The “gig economy” is one of the fastest growing industries in America. It’s more than just a buzzword, this contract-based work has shaken the traditional meaning of an employee, office, and structural careers. It’s estimated that 59 million Americans participated in “gig” work in 2020 alone. 24% of these individuals claimed to be full time, and the numbers are not slowing down. It’s predicted that 90 million Americans will be freelancing in some capacity by 2028. In other words, this industry is here to stay.
Many could argue that Covid-19 spurred these numbers along, but we do live in a culture that seeks independence and entrepreneurship. Contract work helps people accomplish their goals of being their own boss, working from anywhere around the world with the internet, and a longing for better work-life balance.
From doctors, writers, IT specialists, entertainers, construction or transportation professionals, caterers, and more, people are getting creative and figuring out ways to contract their skills and certifications on an hourly basis. If you’re part of this growing freelance community you should be aware of unique risks you face in this type of role. Join us in a foundational commercial policy review targeted to protect the work you do from any office you choose.
In Summary, you may be more at-risk than you think:
While you’re focused on helping other businesses achieve their goals don’t forget to manage your own liabilities. Not to mention, there is a lot to be said for maintaining personal and professional boundaries, by separating your personal insurance from your business insurance. Your risk profile is often tied to potential lawsuits due to the accumulation of information you hold on your “personal” equipment, and the services and advice you provide employers.
Professional Liability: Commonly known as Errors and Omissions, every freelancer should have coverage that protects their professional advice and services in case of mistakes.
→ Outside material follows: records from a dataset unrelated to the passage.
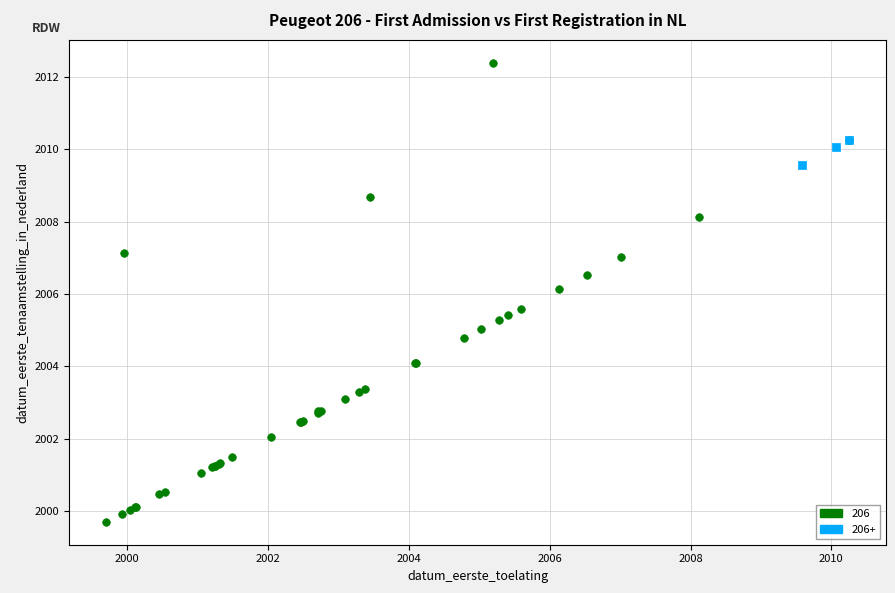

Which series reaches the minimum Y coordinate?

206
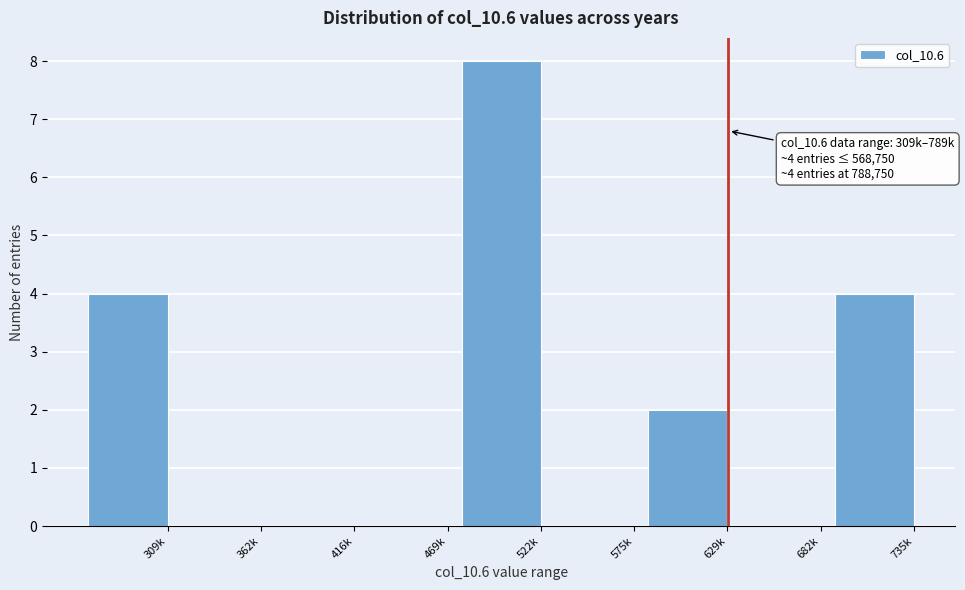

Reading right to left, list all the values displayed in this chart.

735k=4	682k=0	629k=2	575k=0	522k=8	469k=0	416k=0	362k=0	309k=4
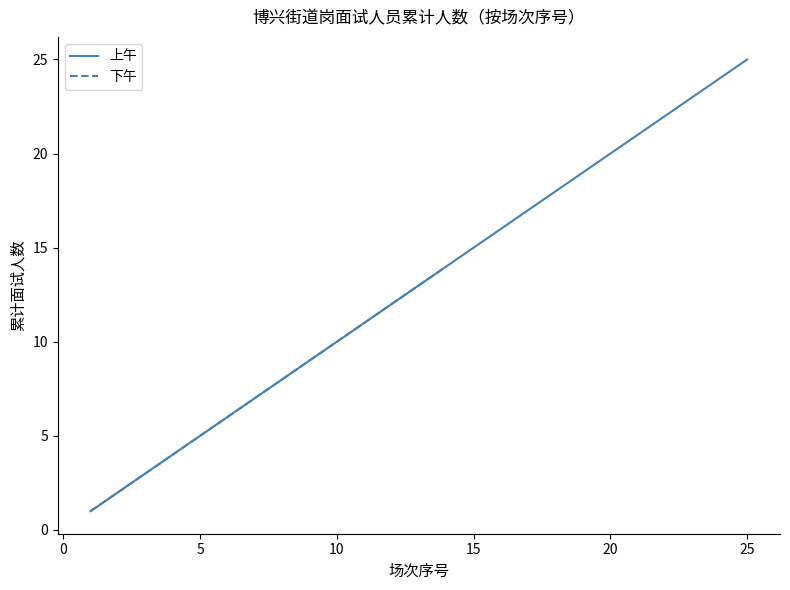

True or false: there are more than 1 points higher than both neighbors.

False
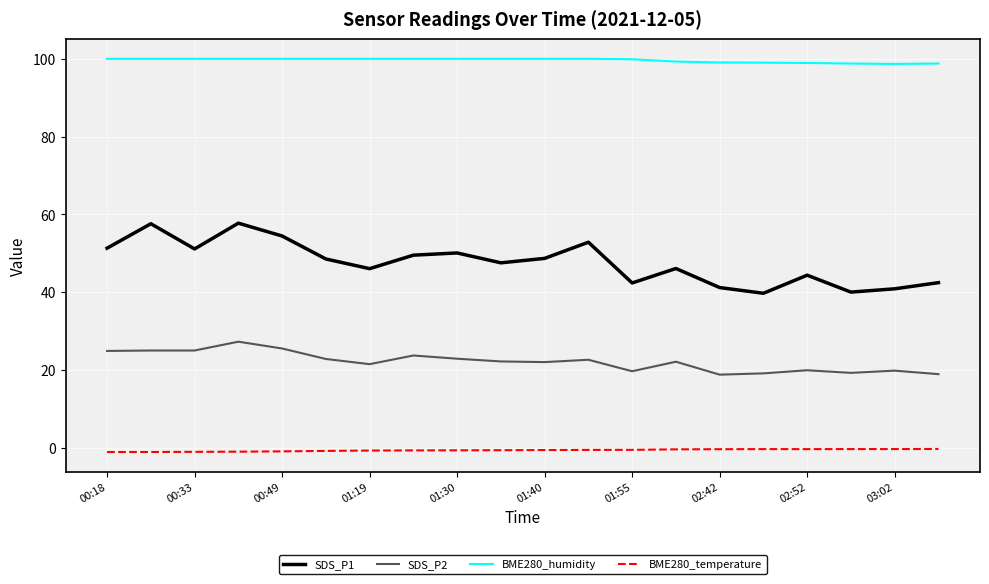

Which series has the widest spread of values?

SDS_P1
If your employer finds your services inaccurate and at the root of financial loss or a causality, your business (and even you personally) could be sued. This can particularly become complicated if you provide certified advice, such as a healthcare expert or other credentialed professionals. You are considered to have certified expertise, and there is more to lose if something goes wrong. Professional liability does not prevent lawsuits from happening, but can be your true financial ally if you find yourself in this situation.
Property Coverage: Even if you work from home and have a thorough homeowner’s policy, your work equipment may not be included in your personal policy. A trusty BOP (Business Owners Policy) is a great way to protect your business property. This combines general liability and property Insurance into a single policy. General liability covers medical and/or legal expenses if someone gets injured at your place of business (you might conduct business meetings from your home office or even rent a space), and property insurance does just what it says, protects your “stuff.” Computers, printers, and IT equipment can add up, and you will want to diligently repair or replace these items for the well-being of your business and clients.
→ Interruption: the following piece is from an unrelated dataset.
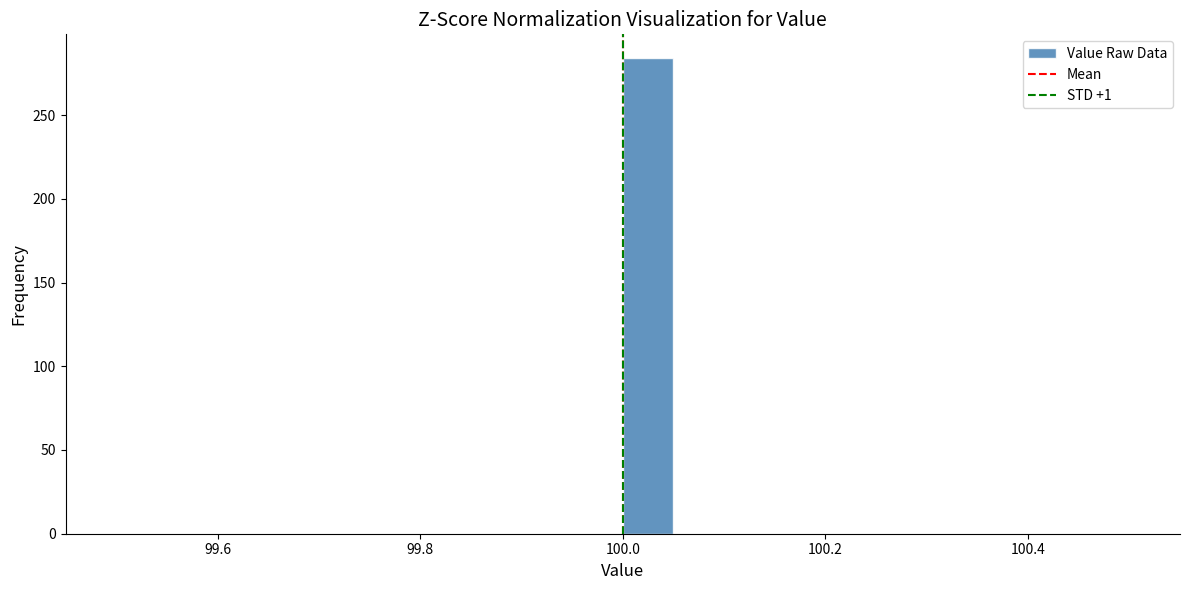

Read against the x-axis, roughly where is the centre of the tallest bar?

100.02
Cyber: If you provide “computer-services” of any kind, you will want cyber liability protection. We have written extensively about cyber protection in the past, but this is a unique scenario, as you often interact with confidential information (like passwords) temporarily, but this doesn’t mean you don’t still hold this information on your computer. For example, if you’re a content writer, you may have past “copy” saved in your documents, or a company’s social media password documented in an old email. Breaches can happen to the most careful, and if it does you will need the correct business insurance to cover you through the restoration process.
International Coverage: Your policy and carrier may not cover the work you do while abroad or for your international clients. If you work with international clients, it is critical you have the proper commercial endorsement to adjust your policy’s language so that it will include your international connections.
Depending on your particular skillset and targeted clients, you may need further and more extensive coverages. For example, if you drive for Uber or Lyft, there can sometimes be gaps when you’re not covered by your auto insurance policy or by the driving app. Similarly, if you are a growing construction contractor working on a large job, you may need trade-credit insurance to protect your accounts receivable. Just as you provide a tailored service, we strive to help you focus on your business, and deliver a tailored commercial policy.